== TEXT PROVIDED ==

1. Direct Query Execution¶

Execute a single SQL query directly from the command line:

git-prolly sql "SELECT * FROM users WHERE age > 25"

2. File-based Execution¶

Execute SQL commands from a file:

# Create a SQL file
cat > schema.sql << EOF
CREATE TABLE products (
    id INTEGER,
    name TEXT,
    price INTEGER,
    category TEXT
);

INSERT INTO products VALUES
    (1, 'Laptop', 1200, 'Electronics'),
    (2, 'Book', 25, 'Education');
EOF

# Execute the file
git-prolly sql -f schema.sql

3. Interactive Mode¶

Start an interactive SQL shell:

git-prolly sql -i

In interactive mode: - Type SQL queries and press Enter to execute - Type help for available commands - Type exit or quit to leave the shell

4. Historical Data Querying¶

Query data from specific branches or commits using the -b parameter:

# Query data from main branch
git-prolly sql -b main "SELECT * FROM users"

# Query data from a specific commit
git-prolly sql -b a1b2c3d4 "SELECT COUNT(*) FROM products"

# Query data from a feature branch
git-prolly sql -b feature/new-schema "SELECT * FROM categories"

Important Requirements: - Only SELECT statements are allowed when using -b parameter - Your working directory must have clean status (no uncommitted staging changes) - The branch/commit will be temporarily checked out and restored after execution

Example with staging changes:

# This will be blocked if you have uncommitted changes
git-prolly set user:123 "John Doe"  # Creates staging changes
git-prolly sql -b main "SELECT * FROM users"
# Error: Cannot use -b/--branch parameter with uncommitted staging changes

# Commit your changes first
git-prolly commit -m "Add new user"
git-prolly sql -b main "SELECT * FROM users"  # Now works

SQL Operations¶

Supported SQL Features¶

DDL (Data Definition Language)¶

CREATE TABLE - Create new tables
DROP TABLE - Remove tables (coming soon)

DML (Data Manipulation Language)¶

INSERT - Add new rows
SELECT - Query data
UPDATE - Modify existing rows
DELETE - Remove rows

Query Features¶

WHERE clauses
ORDER BY sorting
JOIN operations (INNER, LEFT, RIGHT)

===
== DATASET EXTRACT ==

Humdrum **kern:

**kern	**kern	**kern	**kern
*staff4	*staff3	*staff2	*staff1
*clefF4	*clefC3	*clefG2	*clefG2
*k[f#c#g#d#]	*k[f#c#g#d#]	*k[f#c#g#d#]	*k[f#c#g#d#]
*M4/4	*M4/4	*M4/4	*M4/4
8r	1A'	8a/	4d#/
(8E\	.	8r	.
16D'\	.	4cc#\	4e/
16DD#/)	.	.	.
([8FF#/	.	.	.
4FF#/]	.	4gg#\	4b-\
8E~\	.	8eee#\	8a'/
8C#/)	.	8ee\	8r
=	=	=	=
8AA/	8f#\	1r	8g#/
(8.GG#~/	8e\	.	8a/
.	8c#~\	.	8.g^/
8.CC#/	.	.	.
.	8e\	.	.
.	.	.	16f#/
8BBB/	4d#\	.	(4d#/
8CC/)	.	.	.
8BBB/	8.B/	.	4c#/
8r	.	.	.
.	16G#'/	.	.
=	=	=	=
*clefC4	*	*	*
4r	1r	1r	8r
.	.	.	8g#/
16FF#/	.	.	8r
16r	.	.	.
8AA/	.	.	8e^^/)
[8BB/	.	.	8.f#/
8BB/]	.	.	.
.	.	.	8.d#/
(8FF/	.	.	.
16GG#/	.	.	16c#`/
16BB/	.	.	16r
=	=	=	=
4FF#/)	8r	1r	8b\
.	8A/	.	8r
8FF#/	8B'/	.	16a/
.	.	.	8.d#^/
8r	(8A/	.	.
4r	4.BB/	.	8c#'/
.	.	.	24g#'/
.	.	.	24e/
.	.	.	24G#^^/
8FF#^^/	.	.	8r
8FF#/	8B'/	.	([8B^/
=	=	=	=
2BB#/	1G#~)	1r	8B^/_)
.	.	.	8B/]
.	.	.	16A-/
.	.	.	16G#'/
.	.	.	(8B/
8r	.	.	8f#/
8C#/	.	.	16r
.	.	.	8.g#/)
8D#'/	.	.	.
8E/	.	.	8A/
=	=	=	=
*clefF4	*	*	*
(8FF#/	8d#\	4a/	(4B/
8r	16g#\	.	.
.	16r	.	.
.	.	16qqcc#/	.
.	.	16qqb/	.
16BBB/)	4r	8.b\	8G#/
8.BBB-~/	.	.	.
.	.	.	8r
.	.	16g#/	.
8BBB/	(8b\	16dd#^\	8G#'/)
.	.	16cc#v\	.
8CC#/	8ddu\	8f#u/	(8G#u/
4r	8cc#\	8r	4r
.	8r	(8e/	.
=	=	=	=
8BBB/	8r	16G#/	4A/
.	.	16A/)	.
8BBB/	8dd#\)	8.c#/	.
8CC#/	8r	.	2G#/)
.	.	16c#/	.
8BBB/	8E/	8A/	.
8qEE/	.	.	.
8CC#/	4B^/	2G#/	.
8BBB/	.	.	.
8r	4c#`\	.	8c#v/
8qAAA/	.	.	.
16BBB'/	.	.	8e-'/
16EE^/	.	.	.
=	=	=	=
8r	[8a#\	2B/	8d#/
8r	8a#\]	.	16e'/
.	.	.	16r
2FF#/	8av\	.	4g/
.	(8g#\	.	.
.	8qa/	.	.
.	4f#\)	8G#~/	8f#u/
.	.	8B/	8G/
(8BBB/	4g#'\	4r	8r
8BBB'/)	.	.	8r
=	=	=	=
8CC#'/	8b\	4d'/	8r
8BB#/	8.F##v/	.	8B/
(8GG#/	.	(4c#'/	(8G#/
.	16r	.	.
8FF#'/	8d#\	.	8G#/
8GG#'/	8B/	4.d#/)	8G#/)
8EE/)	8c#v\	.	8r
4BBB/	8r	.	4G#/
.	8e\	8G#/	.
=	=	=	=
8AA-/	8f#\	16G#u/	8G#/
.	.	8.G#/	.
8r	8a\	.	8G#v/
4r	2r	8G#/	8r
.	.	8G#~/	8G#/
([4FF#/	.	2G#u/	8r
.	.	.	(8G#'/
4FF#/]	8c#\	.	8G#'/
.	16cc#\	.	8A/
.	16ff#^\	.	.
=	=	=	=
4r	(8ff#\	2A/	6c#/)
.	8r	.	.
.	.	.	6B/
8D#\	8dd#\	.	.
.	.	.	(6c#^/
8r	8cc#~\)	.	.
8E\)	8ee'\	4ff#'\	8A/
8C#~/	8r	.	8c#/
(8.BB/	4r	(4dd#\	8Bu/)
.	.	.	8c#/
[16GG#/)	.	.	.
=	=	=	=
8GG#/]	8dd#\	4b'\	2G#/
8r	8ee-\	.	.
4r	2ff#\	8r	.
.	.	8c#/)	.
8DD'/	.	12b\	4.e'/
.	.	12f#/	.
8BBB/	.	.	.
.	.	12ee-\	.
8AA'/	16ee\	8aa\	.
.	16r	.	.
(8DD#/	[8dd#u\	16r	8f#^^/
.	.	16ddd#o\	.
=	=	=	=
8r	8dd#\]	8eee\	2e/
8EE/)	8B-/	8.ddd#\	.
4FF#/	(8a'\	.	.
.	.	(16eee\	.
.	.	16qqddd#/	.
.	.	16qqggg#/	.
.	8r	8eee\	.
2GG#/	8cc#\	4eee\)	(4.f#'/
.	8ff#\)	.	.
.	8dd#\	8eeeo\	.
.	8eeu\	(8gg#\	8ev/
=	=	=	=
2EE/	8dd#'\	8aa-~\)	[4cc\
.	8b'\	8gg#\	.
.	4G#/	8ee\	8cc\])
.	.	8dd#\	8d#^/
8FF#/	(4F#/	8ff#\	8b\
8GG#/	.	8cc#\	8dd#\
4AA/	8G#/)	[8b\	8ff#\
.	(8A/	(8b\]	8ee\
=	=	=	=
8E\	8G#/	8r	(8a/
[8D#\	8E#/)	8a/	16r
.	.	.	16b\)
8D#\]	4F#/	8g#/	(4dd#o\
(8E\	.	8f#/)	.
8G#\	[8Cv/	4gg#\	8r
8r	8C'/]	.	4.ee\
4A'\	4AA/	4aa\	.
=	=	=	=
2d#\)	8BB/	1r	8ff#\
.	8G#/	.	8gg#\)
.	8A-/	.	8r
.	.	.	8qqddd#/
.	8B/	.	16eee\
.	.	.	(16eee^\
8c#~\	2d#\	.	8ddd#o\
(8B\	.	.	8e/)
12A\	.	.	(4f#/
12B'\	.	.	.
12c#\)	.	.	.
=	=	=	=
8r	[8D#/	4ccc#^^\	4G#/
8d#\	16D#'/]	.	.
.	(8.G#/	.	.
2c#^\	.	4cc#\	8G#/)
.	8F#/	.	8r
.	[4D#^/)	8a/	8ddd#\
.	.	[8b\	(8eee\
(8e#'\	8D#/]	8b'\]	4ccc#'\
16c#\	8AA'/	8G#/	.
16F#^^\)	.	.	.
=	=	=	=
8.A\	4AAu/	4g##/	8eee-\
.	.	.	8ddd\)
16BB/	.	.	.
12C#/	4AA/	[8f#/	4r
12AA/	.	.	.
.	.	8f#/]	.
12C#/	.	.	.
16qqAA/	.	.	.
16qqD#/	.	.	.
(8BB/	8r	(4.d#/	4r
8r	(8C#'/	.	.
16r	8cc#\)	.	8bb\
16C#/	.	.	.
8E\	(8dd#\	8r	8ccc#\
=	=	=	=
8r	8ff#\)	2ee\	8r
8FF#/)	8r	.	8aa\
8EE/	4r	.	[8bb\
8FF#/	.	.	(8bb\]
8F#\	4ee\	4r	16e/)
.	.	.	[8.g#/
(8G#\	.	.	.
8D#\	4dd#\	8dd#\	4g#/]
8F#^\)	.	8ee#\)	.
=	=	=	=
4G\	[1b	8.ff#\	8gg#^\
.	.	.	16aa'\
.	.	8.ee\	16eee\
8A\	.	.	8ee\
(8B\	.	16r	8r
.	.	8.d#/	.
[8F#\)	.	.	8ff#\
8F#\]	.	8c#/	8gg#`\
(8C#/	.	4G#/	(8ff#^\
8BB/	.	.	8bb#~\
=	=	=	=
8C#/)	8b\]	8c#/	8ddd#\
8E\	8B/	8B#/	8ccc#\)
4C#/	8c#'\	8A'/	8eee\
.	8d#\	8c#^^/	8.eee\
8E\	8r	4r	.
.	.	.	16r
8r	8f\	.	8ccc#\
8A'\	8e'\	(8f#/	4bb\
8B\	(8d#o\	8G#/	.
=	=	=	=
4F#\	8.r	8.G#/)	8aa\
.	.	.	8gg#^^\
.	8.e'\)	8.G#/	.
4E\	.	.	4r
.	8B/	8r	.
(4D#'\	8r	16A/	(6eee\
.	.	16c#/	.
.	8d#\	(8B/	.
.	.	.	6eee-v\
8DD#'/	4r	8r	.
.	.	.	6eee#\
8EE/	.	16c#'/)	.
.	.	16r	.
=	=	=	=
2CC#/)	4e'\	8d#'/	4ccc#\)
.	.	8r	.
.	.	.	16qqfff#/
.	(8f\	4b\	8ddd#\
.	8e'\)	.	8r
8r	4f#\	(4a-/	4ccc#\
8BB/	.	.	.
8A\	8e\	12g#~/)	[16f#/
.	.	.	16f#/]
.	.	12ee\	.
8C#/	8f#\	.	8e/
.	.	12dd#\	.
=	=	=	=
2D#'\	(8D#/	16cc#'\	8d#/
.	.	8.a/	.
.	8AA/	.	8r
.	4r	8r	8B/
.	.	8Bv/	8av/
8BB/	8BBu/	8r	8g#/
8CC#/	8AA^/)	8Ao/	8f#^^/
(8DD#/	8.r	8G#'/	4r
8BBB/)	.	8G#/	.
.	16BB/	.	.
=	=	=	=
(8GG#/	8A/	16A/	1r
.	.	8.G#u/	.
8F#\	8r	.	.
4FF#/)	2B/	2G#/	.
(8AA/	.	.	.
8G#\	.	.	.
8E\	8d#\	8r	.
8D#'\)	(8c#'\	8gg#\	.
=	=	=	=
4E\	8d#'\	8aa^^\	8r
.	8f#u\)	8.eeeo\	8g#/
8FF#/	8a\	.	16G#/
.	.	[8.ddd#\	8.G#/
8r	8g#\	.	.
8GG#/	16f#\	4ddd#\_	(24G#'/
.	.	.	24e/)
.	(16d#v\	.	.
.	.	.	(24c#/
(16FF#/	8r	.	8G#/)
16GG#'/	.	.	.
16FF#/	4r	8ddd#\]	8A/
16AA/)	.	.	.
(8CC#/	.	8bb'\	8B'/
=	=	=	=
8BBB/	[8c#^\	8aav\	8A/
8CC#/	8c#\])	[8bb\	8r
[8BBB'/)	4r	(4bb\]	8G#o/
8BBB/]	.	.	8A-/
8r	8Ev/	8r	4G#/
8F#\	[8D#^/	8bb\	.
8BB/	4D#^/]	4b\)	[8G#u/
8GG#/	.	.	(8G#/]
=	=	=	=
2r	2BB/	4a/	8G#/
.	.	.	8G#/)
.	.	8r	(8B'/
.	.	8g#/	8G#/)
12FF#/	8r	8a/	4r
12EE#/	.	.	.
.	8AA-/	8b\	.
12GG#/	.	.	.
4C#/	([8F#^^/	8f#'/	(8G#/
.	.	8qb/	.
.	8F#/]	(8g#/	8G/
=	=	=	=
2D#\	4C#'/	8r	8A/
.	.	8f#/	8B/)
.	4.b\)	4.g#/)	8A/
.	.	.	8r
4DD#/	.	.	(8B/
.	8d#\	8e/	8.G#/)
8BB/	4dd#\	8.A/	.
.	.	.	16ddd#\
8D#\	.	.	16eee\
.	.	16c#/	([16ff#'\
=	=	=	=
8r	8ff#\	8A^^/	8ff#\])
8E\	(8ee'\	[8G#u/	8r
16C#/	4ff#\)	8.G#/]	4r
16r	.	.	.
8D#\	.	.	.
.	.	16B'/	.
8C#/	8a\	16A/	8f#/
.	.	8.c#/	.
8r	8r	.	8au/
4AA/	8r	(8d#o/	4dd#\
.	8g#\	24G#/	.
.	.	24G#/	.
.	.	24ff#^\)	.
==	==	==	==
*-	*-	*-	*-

===

→ **TASKS FOR THIS EXERCISE**:
A – Decide whether each statement agrees with the git-prolly SQL documentation: (i) Only SELECT statements may be run with the -b parameter. (ii) DROP TABLE is currently available for removing tables. (iii) Typing exit in interactive mode leaves the shell. Answer yes or no for each, quoting the deciding words of the documentation.
B – Please quote the part of the git-prolly SQL documentation that opens with the words containing "# Error: Cannot" and closes with "tables (coming soon)".
The records are separate material with no connection to the git-prolly SQL documentation.

→ **SOLUTIONS TO EACH TASK**:
A –
(i) Yes: "Only SELECT statements are allowed when using -b parameter"
(ii) No: "DROP TABLE - Remove tables (coming soon)"
(iii) Yes: "Type exit or quit to leave the shell"

B –
# Error: Cannot use -b/--branch parameter with uncommitted staging changes

# Commit your changes first
git-prolly commit -m "Add new user"
git-prolly sql -b main "SELECT * FROM users"  # Now works

SQL Operations¶

Supported SQL Features¶

DDL (Data Definition Language)¶

CREATE TABLE - Create new tables
DROP TABLE - Remove tables (coming soon)